Seeking Jordan will be available in hardcover March 15, 2016. You can pre-order it now from Amazon.com or Barnes & Noble.

The Lessons of Loss

The lessons of loss begin early. A child’s favorite toy is left somewhere and never found. A parent turns angry or disappears, striking at a child’s feelings of safety or worth. Over time the losses mount—people, places, things that were loved—sometimes losing even faith or trust or sense of self.

There is nothing we have that can’t be taken away.

The lesson of loss is not surrender, not detachment. It is not to prepare for the worst, not to numb or rid the self of desire.

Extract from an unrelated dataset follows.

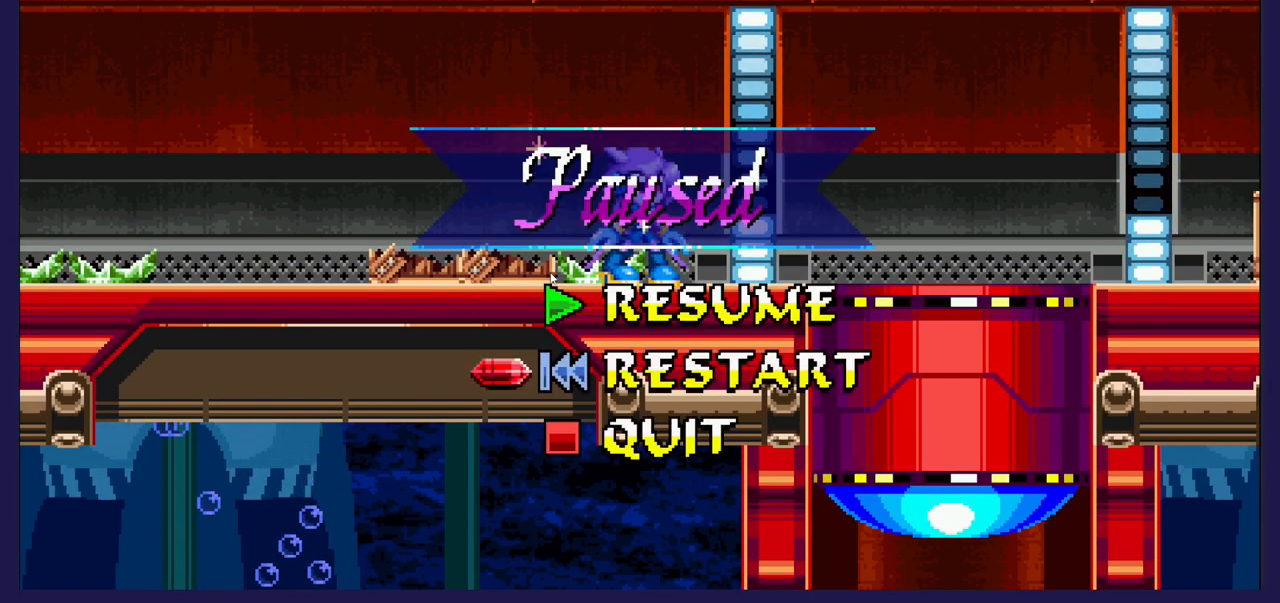
{"buttons": ["DPAD_UP"], "left_stick": "center", "events": [[83, "START", "up"], [233, "DPAD_DOWN", "down"], [333, "DPAD_DOWN", "up"], [500, "DPAD_UP", "down"]]}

The lesson of loss is a more perfect form of love; a love that requires nothing, that depends on nothing—not even the presence of the beloved.

Loss leads to a form of love that is unchanged by fading beauty or scars of time; a love that is unchanged even by destruction, by absence or death. Loss teaches how, eternally, we hold the beloved.

The Akashic Record

Time doesn’t contain anything. The dates of a lifespan do not hold that life. The years of a particular war, or even an empire, cannot contain the conflict or a civilization. Everything that has happened continues to happen. It goes on outside of time, in a form that can be reentered at any moment.

The lowest, lease authentic form of reentry is memory. More powerful is dissociation, which brings the past into the present so seamlessly that the current moment is obscured.

At some level, the tape of every cruelty, every conversation, every creative moment, every helpless scream is still playing. It is going on, exactly as it occurred, waiting to be revisited. Time can’t touch it.

The whip cracking on a slave stone mason, building the pyramids, can be felt right now. The lesson is waiting. The wisdom in knowing each form that pain takes—is waiting. Each moment of hope, of arrogance, of love, of running away is still alive. Waiting.

The Art of Failing

We learn by doing. And failing. The angels whisper to us, but in the end every soul is a scientist—learning by seeing how things turn out. Failure is completely acceptable because—as with every experiment—failure reveals what isn‘t true and what doesn’t work.

We learn from failure. Our lives are rightly full of it. There is no other teacher whose lessons are so clear, so convincing. The guides and the masters are interpreters—showing what happened and why. But we are here for one reason: to learn to be the architects of the next universe.

Judgment

Moral judgment is the curse of human consciousness. The evaluation of right-wrong, good-bad creates the illusion that each soul is on a mission to prove itself worthy. To be saved. To be granted entry to some heaven.

Moral judgment is the creation of those who seek to manipulate others. From parents who declare a child bad in order to control behavior, to churches and governments that preach moral principles to control the flock or citizenry, the concept of morality is an invention of those who seek power.

The only judgment that is useful is this question—What behavior is in alignment with life purpose? Does what I am doing support or undermine the reason I came here? In the end, whatever we do works or doesn’t work to help us—and the souls around us—find the truth and wisdom we came to seek.